== RECORDS FOR THIS TASK ==
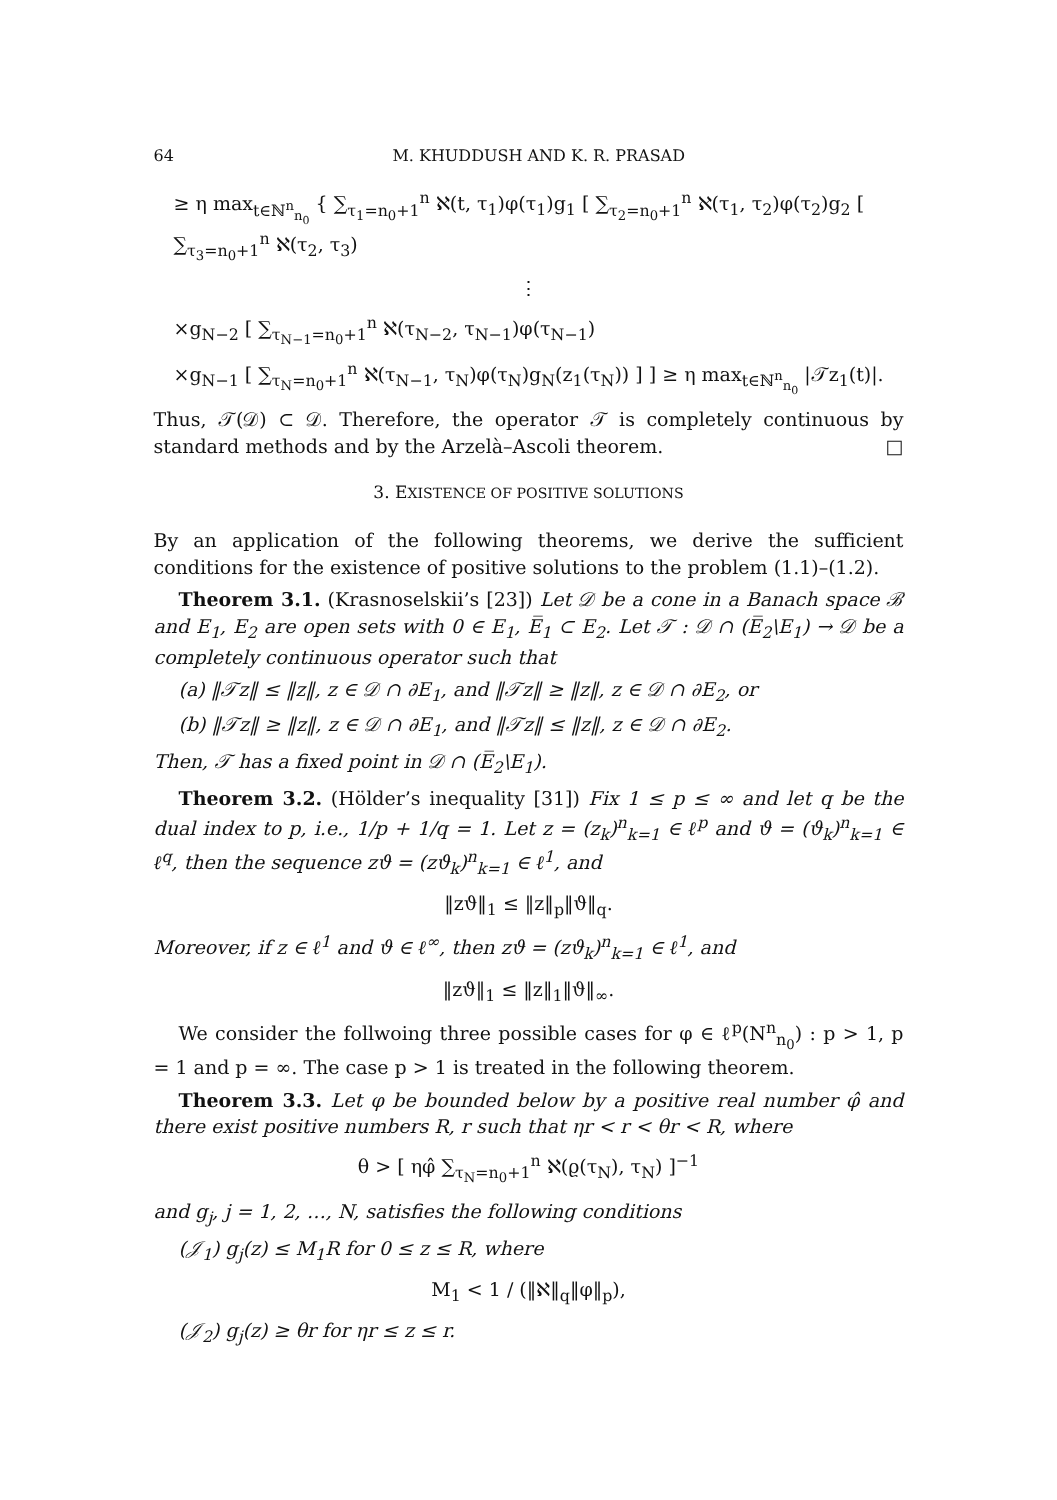64 M. KHUDDUSH AND K. R. PRASAD
≥ η max<sub>t∈ℕ<sup>n</sup><sub>n<sub>0</sub></sub></sub> { ∑<sub>τ<sub>1</sub>=n<sub>0</sub>+1</sub><sup>n</sup> ℵ(t, τ<sub>1</sub>)φ(τ<sub>1</sub>)g<sub>1</sub> [ ∑<sub>τ<sub>2</sub>=n<sub>0</sub>+1</sub><sup>n</sup> ℵ(τ<sub>1</sub>, τ<sub>2</sub>)φ(τ<sub>2</sub>)g<sub>2</sub> [ ∑<sub>τ<sub>3</sub>=n<sub>0</sub>+1</sub><sup>n</sup> ℵ(τ<sub>2</sub>, τ<sub>3</sub>)
⋮
×g<sub>N−2</sub> [ ∑<sub>τ<sub>N−1</sub>=n<sub>0</sub>+1</sub><sup>n</sup> ℵ(τ<sub>N−2</sub>, τ<sub>N−1</sub>)φ(τ<sub>N−1</sub>)
×g<sub>N−1</sub> [ ∑<sub>τ<sub>N</sub>=n<sub>0</sub>+1</sub><sup>n</sup> ℵ(τ<sub>N−1</sub>, τ<sub>N</sub>)φ(τ<sub>N</sub>)g<sub>N</sub>(z<sub>1</sub>(τ<sub>N</sub>)) ] ] ≥ η max<sub>t∈ℕ<sup>n</sup><sub>n<sub>0</sub></sub></sub> |𝒯z<sub>1</sub>(t)|.
Thus, 𝒯(𝒟) ⊂ 𝒟. Therefore, the operator 𝒯 is completely continuous by standard methods and by the Arzelà–Ascoli theorem. □
3. EXISTENCE OF POSITIVE SOLUTIONS
By an application of the following theorems, we derive the sufficient conditions for the existence of positive solutions to the problem (1.1)–(1.2).
Theorem 3.1. (Krasnoselskii’s [23]) Let 𝒟 be a cone in a Banach space ℬ and E<sub>1</sub>, E<sub>2</sub> are open sets with 0 ∈ E<sub>1</sub>, E̅<sub>1</sub> ⊂ E<sub>2</sub>. Let 𝒯 : 𝒟 ∩ (E̅<sub>2</sub>\E<sub>1</sub>) → 𝒟 be a completely continuous operator such that
(a) ‖𝒯z‖ ≤ ‖z‖, z ∈ 𝒟 ∩ ∂E<sub>1</sub>, and ‖𝒯z‖ ≥ ‖z‖, z ∈ 𝒟 ∩ ∂E<sub>2</sub>, or
(b) ‖𝒯z‖ ≥ ‖z‖, z ∈ 𝒟 ∩ ∂E<sub>1</sub>, and ‖𝒯z‖ ≤ ‖z‖, z ∈ 𝒟 ∩ ∂E<sub>2</sub>.
Then, 𝒯 has a fixed point in 𝒟 ∩ (E̅<sub>2</sub>\E<sub>1</sub>).
Theorem 3.2. (Hölder’s inequality [31]) Fix 1 ≤ p ≤ ∞ and let q be the dual index to p, i.e., 1/p + 1/q = 1. Let z = (z<sub>k</sub>)<sup>n</sup><sub>k=1</sub> ∈ ℓ<sup>p</sup> and ϑ = (ϑ<sub>k</sub>)<sup>n</sup><sub>k=1</sub> ∈ ℓ<sup>q</sup>, then the sequence zϑ = (zϑ<sub>k</sub>)<sup>n</sup><sub>k=1</sub> ∈ ℓ<sup>1</sup>, and
‖zϑ‖<sub>1</sub> ≤ ‖z‖<sub>p</sub>‖ϑ‖<sub>q</sub>.
Moreover, if z ∈ ℓ<sup>1</sup> and ϑ ∈ ℓ<sup>∞</sup>, then zϑ = (zϑ<sub>k</sub>)<sup>n</sup><sub>k=1</sub> ∈ ℓ<sup>1</sup>, and
‖zϑ‖<sub>1</sub> ≤ ‖z‖<sub>1</sub>‖ϑ‖<sub>∞</sub>.
We consider the follwoing three possible cases for φ ∈ ℓ<sup>p</sup>(N<sup>n</sup><sub>n<sub>0</sub></sub>) : p > 1, p = 1 and p = ∞. The case p > 1 is treated in the following theorem.
Theorem 3.3. Let φ be bounded below by a positive real number φ̂ and there exist positive numbers R, r such that ηr < r < θr < R, where
θ > [ ηφ̂ ∑<sub>τ<sub>N</sub>=n<sub>0</sub>+1</sub><sup>n</sup> ℵ(ϱ(τ<sub>N</sub>), τ<sub>N</sub>) ]<sup>−1</sup>
and g<sub>j</sub>, j = 1, 2, …, N, satisfies the following conditions
(𝒥<sub>1</sub>) g<sub>j</sub>(z) ≤ M<sub>1</sub>R for 0 ≤ z ≤ R, where
M<sub>1</sub> < 1 / (‖ℵ‖<sub>q</sub>‖φ‖<sub>p</sub>),
(𝒥<sub>2</sub>) g<sub>j</sub>(z) ≥ θr for ηr ≤ z ≤ r.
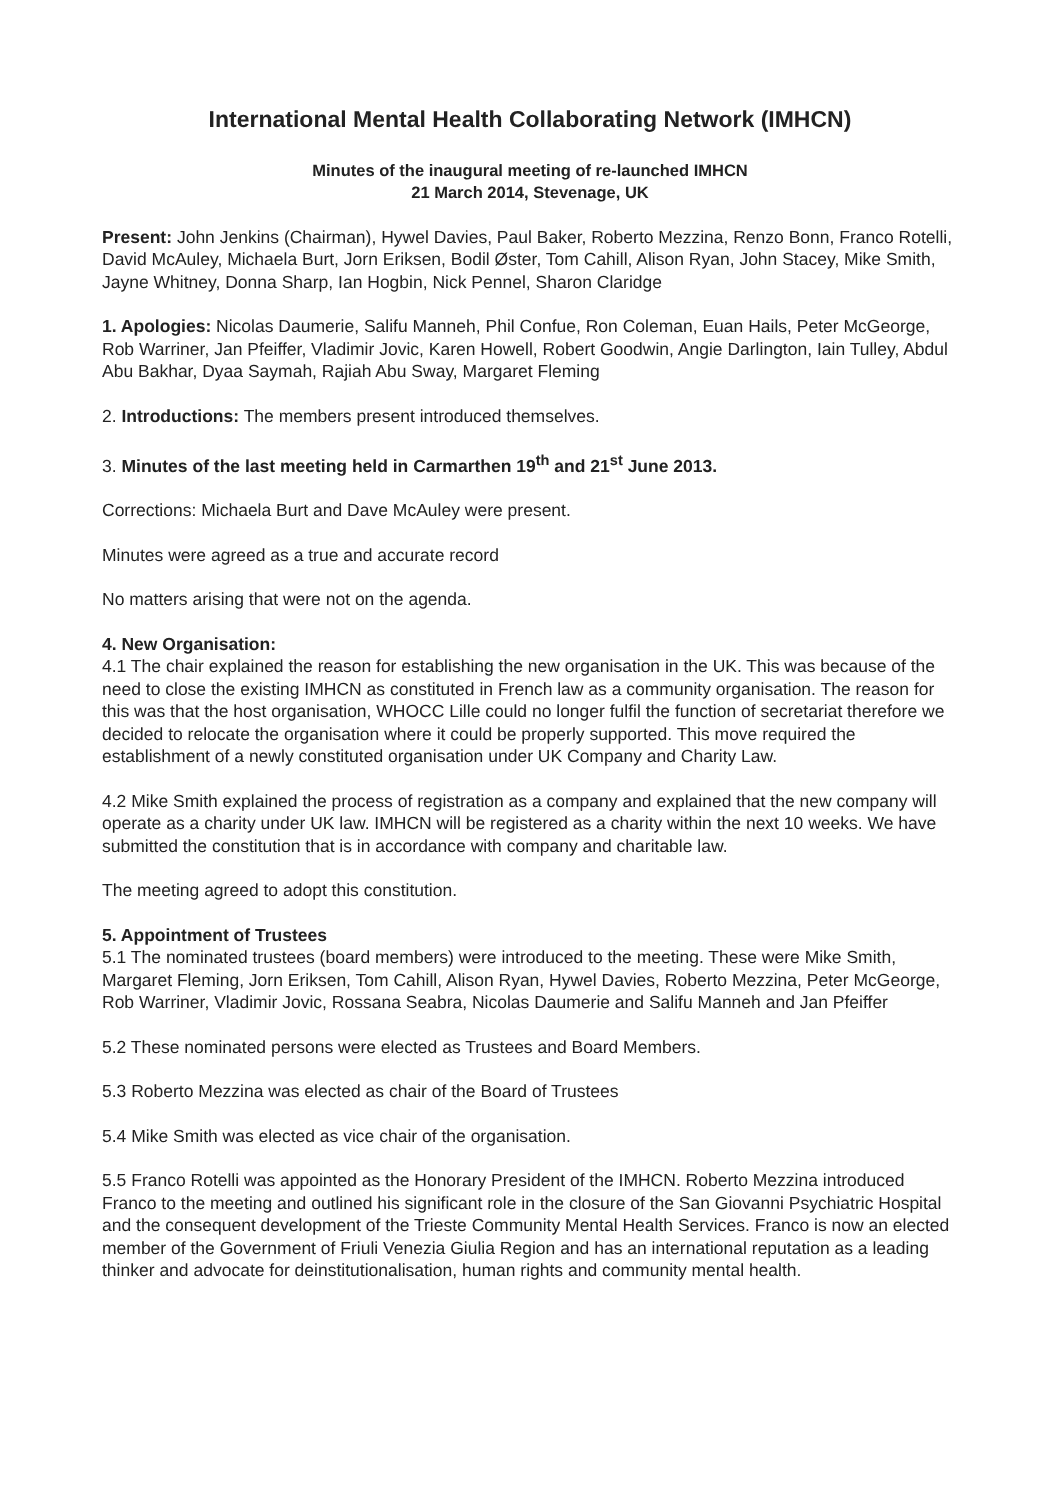International Mental Health Collaborating Network (IMHCN)
Minutes of the inaugural meeting of re-launched IMHCN
21 March 2014, Stevenage, UK
Present: John Jenkins (Chairman), Hywel Davies, Paul Baker, Roberto Mezzina, Renzo Bonn, Franco Rotelli, David McAuley, Michaela Burt, Jorn Eriksen, Bodil Øster, Tom Cahill, Alison Ryan, John Stacey, Mike Smith, Jayne Whitney, Donna Sharp, Ian Hogbin, Nick Pennel, Sharon Claridge
1. Apologies: Nicolas Daumerie, Salifu Manneh, Phil Confue, Ron Coleman, Euan Hails, Peter McGeorge, Rob Warriner, Jan Pfeiffer, Vladimir Jovic, Karen Howell, Robert Goodwin, Angie Darlington, Iain Tulley, Abdul Abu Bakhar, Dyaa Saymah, Rajiah Abu Sway, Margaret Fleming
2. Introductions: The members present introduced themselves.
3. Minutes of the last meeting held in Carmarthen 19<sup>th</sup> and 21<sup>st</sup> June 2013.
Corrections: Michaela Burt and Dave McAuley were present.
Minutes were agreed as a true and accurate record
No matters arising that were not on the agenda.
4. New Organisation:
4.1 The chair explained the reason for establishing the new organisation in the UK. This was because of the need to close the existing IMHCN as constituted in French law as a community organisation. The reason for this was that the host organisation, WHOCC Lille could no longer fulfil the function of secretariat therefore we decided to relocate the organisation where it could be properly supported. This move required the establishment of a newly constituted organisation under UK Company and Charity Law.
4.2 Mike Smith explained the process of registration as a company and explained that the new company will operate as a charity under UK law. IMHCN will be registered as a charity within the next 10 weeks. We have submitted the constitution that is in accordance with company and charitable law.
The meeting agreed to adopt this constitution.
5. Appointment of Trustees
5.1 The nominated trustees (board members) were introduced to the meeting. These were Mike Smith, Margaret Fleming, Jorn Eriksen, Tom Cahill, Alison Ryan, Hywel Davies, Roberto Mezzina, Peter McGeorge, Rob Warriner, Vladimir Jovic, Rossana Seabra, Nicolas Daumerie and Salifu Manneh and Jan Pfeiffer
5.2 These nominated persons were elected as Trustees and Board Members.
5.3 Roberto Mezzina was elected as chair of the Board of Trustees
5.4 Mike Smith was elected as vice chair of the organisation.
5.5 Franco Rotelli was appointed as the Honorary President of the IMHCN. Roberto Mezzina introduced Franco to the meeting and outlined his significant role in the closure of the San Giovanni Psychiatric Hospital and the consequent development of the Trieste Community Mental Health Services. Franco is now an elected member of the Government of Friuli Venezia Giulia Region and has an international reputation as a leading thinker and advocate for deinstitutionalisation, human rights and community mental health.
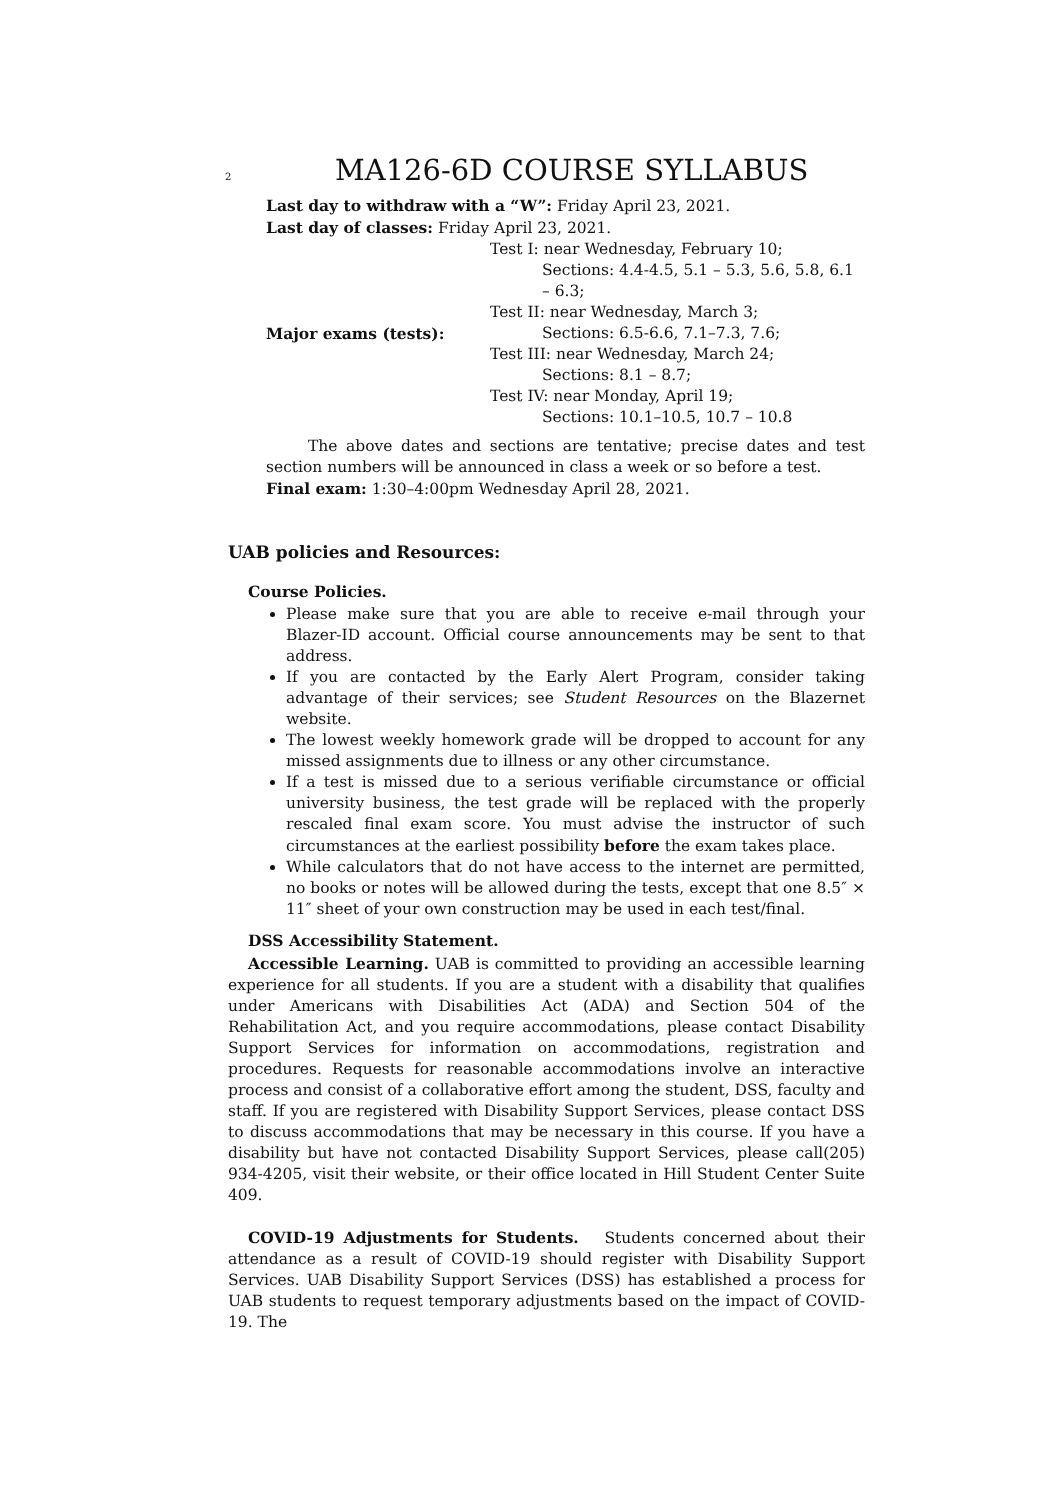2 MA126-6D COURSE SYLLABUS
Last day to withdraw with a “W”: Friday April 23, 2021.
Last day of classes: Friday April 23, 2021.
| Major exams (tests): | Test I: near Wednesday, February 10; |
| | Sections: 4.4-4.5, 5.1 – 5.3, 5.6, 5.8, 6.1 – 6.3; |
| | Test II: near Wednesday, March 3; |
| | Sections: 6.5-6.6, 7.1–7.3, 7.6; |
| | Test III: near Wednesday, March 24; |
| | Sections: 8.1 – 8.7; |
| | Test IV: near Monday, April 19; |
| | Sections: 10.1–10.5, 10.7 – 10.8 |
The above dates and sections are tentative; precise dates and test section numbers will be announced in class a week or so before a test.
Final exam: 1:30–4:00pm Wednesday April 28, 2021.
UAB policies and Resources:
Course Policies.
Please make sure that you are able to receive e-mail through your Blazer-ID account. Official course announcements may be sent to that address.
If you are contacted by the Early Alert Program, consider taking advantage of their services; see Student Resources on the Blazernet website.
The lowest weekly homework grade will be dropped to account for any missed assignments due to illness or any other circumstance.
If a test is missed due to a serious verifiable circumstance or official university business, the test grade will be replaced with the properly rescaled final exam score. You must advise the instructor of such circumstances at the earliest possibility before the exam takes place.
While calculators that do not have access to the internet are permitted, no books or notes will be allowed during the tests, except that one 8.5″ × 11″ sheet of your own construction may be used in each test/final.
DSS Accessibility Statement.
Accessible Learning. UAB is committed to providing an accessible learning experience for all students. If you are a student with a disability that qualifies under Americans with Disabilities Act (ADA) and Section 504 of the Rehabilitation Act, and you require accommodations, please contact Disability Support Services for information on accommodations, registration and procedures. Requests for reasonable accommodations involve an interactive process and consist of a collaborative effort among the student, DSS, faculty and staff. If you are registered with Disability Support Services, please contact DSS to discuss accommodations that may be necessary in this course. If you have a disability but have not contacted Disability Support Services, please call(205) 934-4205, visit their website, or their office located in Hill Student Center Suite 409.
COVID-19 Adjustments for Students. Students concerned about their attendance as a result of COVID-19 should register with Disability Support Services. UAB Disability Support Services (DSS) has established a process for UAB students to request temporary adjustments based on the impact of COVID-19. The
===
● PROBLEM REQUIREMENTS
If a line in the records above has the word "Daumerie", copy it.

● ANSWER BOX
1. Apologies: Nicolas Daumerie, Salifu Manneh, Phil Confue, Ron Coleman, Euan Hails, Peter McGeorge, Rob Warriner, Jan Pfeiffer, Vladimir Jovic, Karen Howell, Robert Goodwin, Angie Darlington, Iain Tulley, Abdul Abu Bakhar, Dyaa Saymah, Rajiah Abu Sway, Margaret Fleming
5.1 The nominated trustees (board members) were introduced to the meeting. These were Mike Smith, Margaret Fleming, Jorn Eriksen, Tom Cahill, Alison Ryan, Hywel Davies, Roberto Mezzina, Peter McGeorge, Rob Warriner, Vladimir Jovic, Rossana Seabra, Nicolas Daumerie and Salifu Manneh and Jan Pfeiffer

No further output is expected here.